La mise en avant de leur relation ne se limite pas à une simple apparition. Ce moment public, bien que marquant, n’est pas l’officialisation de leur couple, qui a été révélée précédemment lors d’une « fausse paparazzade » en Corse. Toutefois, il marque une volonté de Bardella d’assumer ouvertement sa relation tout en préservant un équilibre délicat entre sa vie personnelle et sa sphère publique. Sur LCI, il a déclaré : « J’espère que les Français auront l’occasion de la découvrir et de la connaître comme moi j’ai pu la découvrir. »
Bardella souligne l’importance d’une présence équilibrée de Maria Carolina dans sa vie publique, affirmant qu’elle « sera là dans les moments importants » tout en respectant son indépendance. Ce positionnement semble chercher à concilier une certaine authenticité avec le besoin de protéger la vie privée de sa compagne.
Cette exposition médiatique est loin de faire l’unanimité au sein du RN. Certains membres estiment qu’elle apporte un « charme » à l’image du parti, en mettant en lumière un contraste entre les origines aristocratiques de Maria Carolina et l’électorat populaire traditionnel du RN. À l’inverse, d’autres voix s’élèvent pour remettre en question la pertinence de cette médiatisation, notamment dans un contexte électoral sensible.
Au sein du cercle rapproché de Bardella, les opinions sont partagées. Tandis que certains responsables vantent le rayonnement positif de Maria Carolina, d’autres mettent en garde contre une trop grande implication de sa part dans la campagne politique. Un député a même souligné : « Elle ne doit pas participer à la campagne, c’est la vie privée. » Ces divergences d’opinion illustrent la complexité de la situation, où la visibilité du couple est à la fois une opportunité et une source de tension.
Les photos du couple, diffusées dans la presse people, accentuent encore davantage les discussions autour de cette exposition. La question se pose : est-il judicieux pour un homme politique issu d’un parti ancré dans la classe populaire de s’afficher aux côtés d’une compagne noble ? Bardella, dans un souci de protéger Maria Carolina, a insisté sur le fait qu’elle ne doit pas subir les répercussions de leur relation, affirmant en privé : « Elle a les épaules solides. »

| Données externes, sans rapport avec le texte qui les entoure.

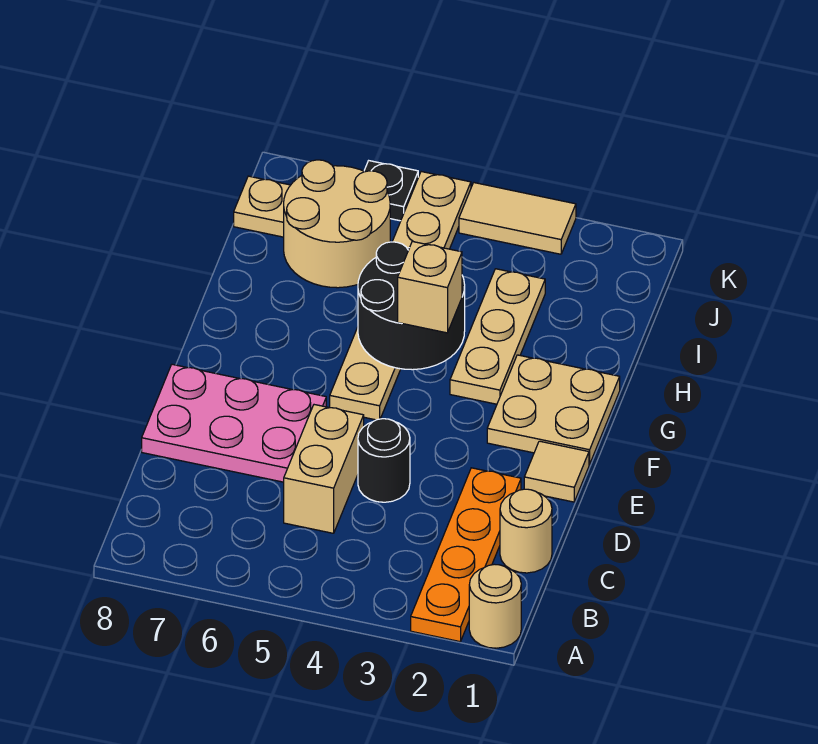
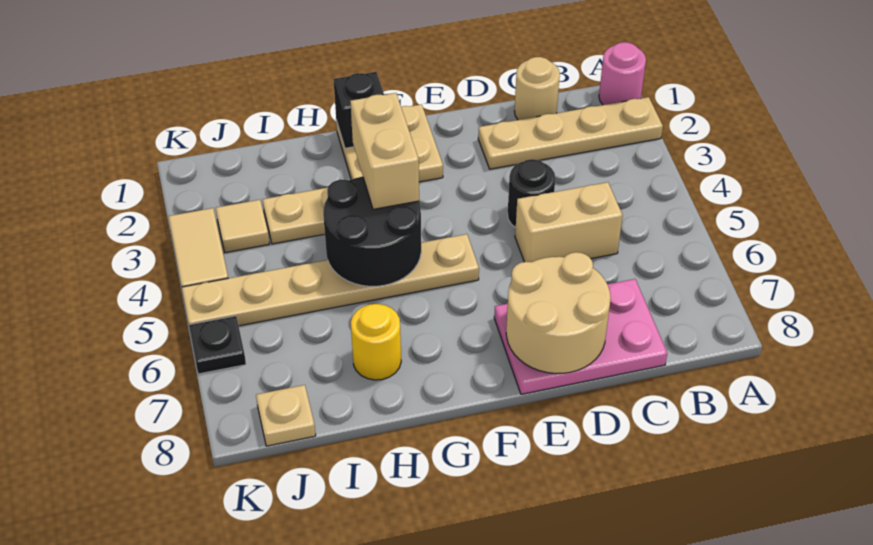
tan 1x1 round brick [469,564,521,648] -> pink 1x1 round brick [599,42,646,105]
orange 1x4 plate [411,468,521,642] -> tan 1x4 plate [478,97,663,169]
pink 2x3 plate [142,364,326,482] -> pink 2x3 plate turned to [494,279,667,394]
tan 1x1 tile [524,441,589,502] -> tan 1x1 tile moved to [216,200,269,253]
none -> black 1x1 brick [334,72,384,148]
tan 1x1 brick [398,241,462,333] -> tan 1x2 brick [350,93,419,209]
none -> yellow 1x1 round brick [351,304,401,380]
tan 2x2 round brick [284,160,390,288] -> tan 2x2 round brick moved to [506,252,611,374]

Cette dynamique ne se limite pas à un simple échange amoureux, mais soulève des enjeux politiques et stratégiques plus larges. Il s’agit de trouver un équilibre entre une stratégie politique efficace et le respect des sensibilités internes, tout en évaluant l’impact de cette relation sur l’image du Rassemblement national. Ce dilemme pourrait bien modeler la perception du parti à l’approche des prochaines échéances électorales, alors que Bardella se prépare à affronter de nouveaux défis.